◆ EXERCISE GOAL: Set down all of the entries below exactly, and omit the pictures.

◆ DATA LISTING:
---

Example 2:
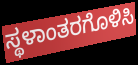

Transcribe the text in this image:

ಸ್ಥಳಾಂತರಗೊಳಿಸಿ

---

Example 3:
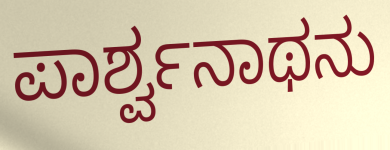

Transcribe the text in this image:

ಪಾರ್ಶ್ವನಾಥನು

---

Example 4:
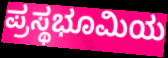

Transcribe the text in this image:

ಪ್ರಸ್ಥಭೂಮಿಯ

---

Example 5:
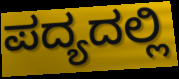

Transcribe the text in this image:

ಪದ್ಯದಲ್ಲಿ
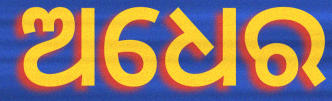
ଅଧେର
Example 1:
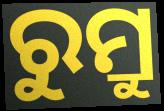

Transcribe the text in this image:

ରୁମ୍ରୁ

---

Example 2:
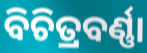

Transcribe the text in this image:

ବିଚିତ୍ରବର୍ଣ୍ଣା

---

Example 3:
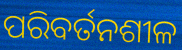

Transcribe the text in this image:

◆ RESPONSE FOR THIS EXERCISE:
---

Example 2:

Transcribe the text in this image:

ಸ್ಥಳಾಂತರಗೊಳಿಸಿ

---

Example 3:

Transcribe the text in this image:

ಪಾರ್ಶ್ವನಾಥನು

---

Example 4:

Transcribe the text in this image:

ಪ್ರಸ್ಥಭೂಮಿಯ

---

Example 5:

Transcribe the text in this image:

ಪದ್ಯದಲ್ಲಿ
ଅଧେର
Example 1:

Transcribe the text in this image:

ରୁମ୍ରୁ

---

Example 2:

Transcribe the text in this image:

ବିଚିତ୍ରବର୍ଣ୍ଣା

---

Example 3:

Transcribe the text in this image:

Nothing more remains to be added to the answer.